A Human-LLM Teaming Framework for Privacy Risk Analysis: An Illustration with CBDC-Based Welfare Schemes
2026-08-17 • Emerging Technologies
Emerging TechnologiesArtificial IntelligenceComputational Engineering, Finance, and ScienceComputers and Society
AI summaryⓘ
The authors looked at how digital money systems used for welfare can risk people's privacy because they handle lots of personal data. They suggest a teamwork method where humans and large language models (LLMs) work together to better spot privacy risks. The LLM quickly organizes information while humans check, improve, and finalize the findings. Their example shows how this cooperation helps tell apart facts from guesses and fills in missing information. This work helps create better ways for humans and AI to analyze privacy concerns.

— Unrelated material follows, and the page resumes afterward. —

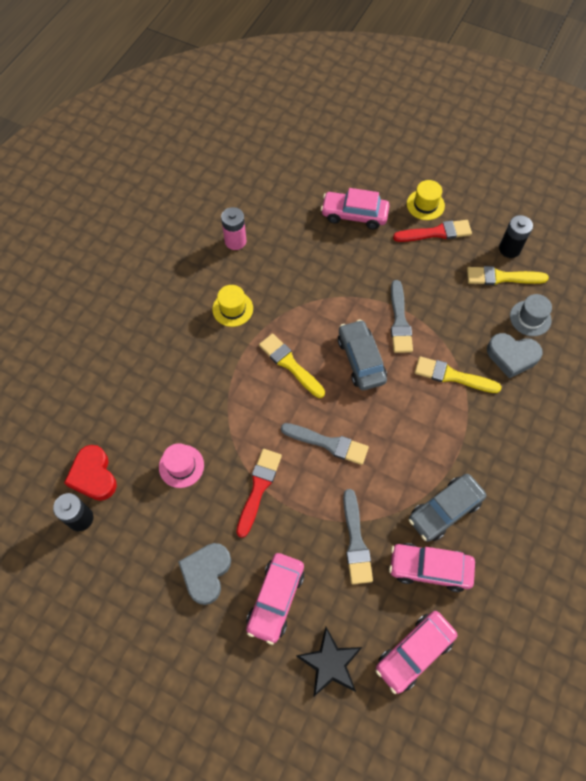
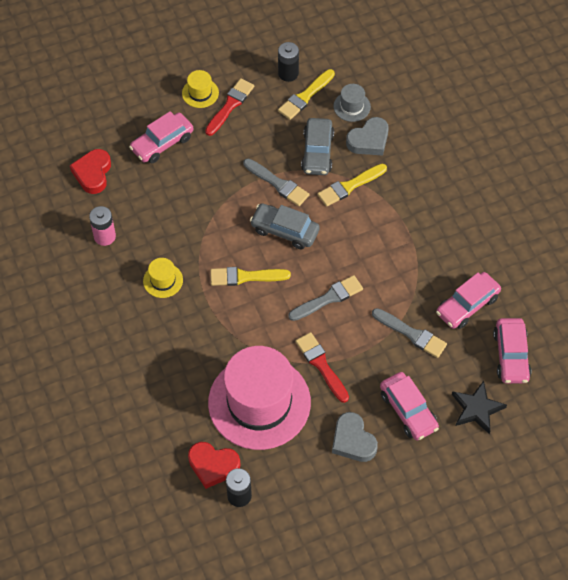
camera: 50 degrees left, 5 degrees down
(181, 466) = (259, 402): pink hat -> pink hat, size x2.45
(282, 192) = (93, 173): none -> red heart
(445, 510) = (437, 266): grey car -> grey car (317, 152)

Central Bank Digital Currencyprivacy risk assessmentwelfare schemeslarge language modelshuman-AI teamingdata characterizationsurveillancestigmatizationcontextual evaluationPRIAM methodology
Authors
Sourya Joyee De, Abdessamad Imine
Abstract
Central Bank Digital Currency (CBDC)-based welfare schemes may be potentially privacy invasive as they process significant volumes of beneficiary personal data and lead to privacy harms such as surveillance, discrimination and stigmatization. Such welfare delivery schemes involve complex digital ecosystems and large number of stakeholders. Consequently, to examine their privacy risks, privacy risk assessments require extensive information gathering and synthesis, complex reasoning, scenario explorations, contextual evaluation and human judgement. Thus, they present ideal scenarios for human-LLM teaming, where effective integration of complementary human and LLM capabilities can yield an outcome far superior to either human-only or LLM-only assessments. In this paper, we propose a first human-LLM teaming framework for the systematic privacy risk analysis methodology called PRIAM. The framework specifies an iterative collaborative process in which the LLM processes large-scale documentary evidence to produce initial outputs, which are then interpreted and evaluated by human experts who direct their further refinement by the LLM and exercise their judgement to finalize the output. We illustrate the framework on the data characterization activity of PRIAM using a CBDC-based welfare scheme use case. The illustration demonstrates that while LLMs generate the initial data categories and assign initial values to data attributes, human experts evaluate and provide feedback to refine them, distinguishing documented evidence from inferences, identifying information gaps, and flagging unsupported or ambiguous outputs. This framework serves as a foundational contribution towards human-AI teaming for privacy risk assessments.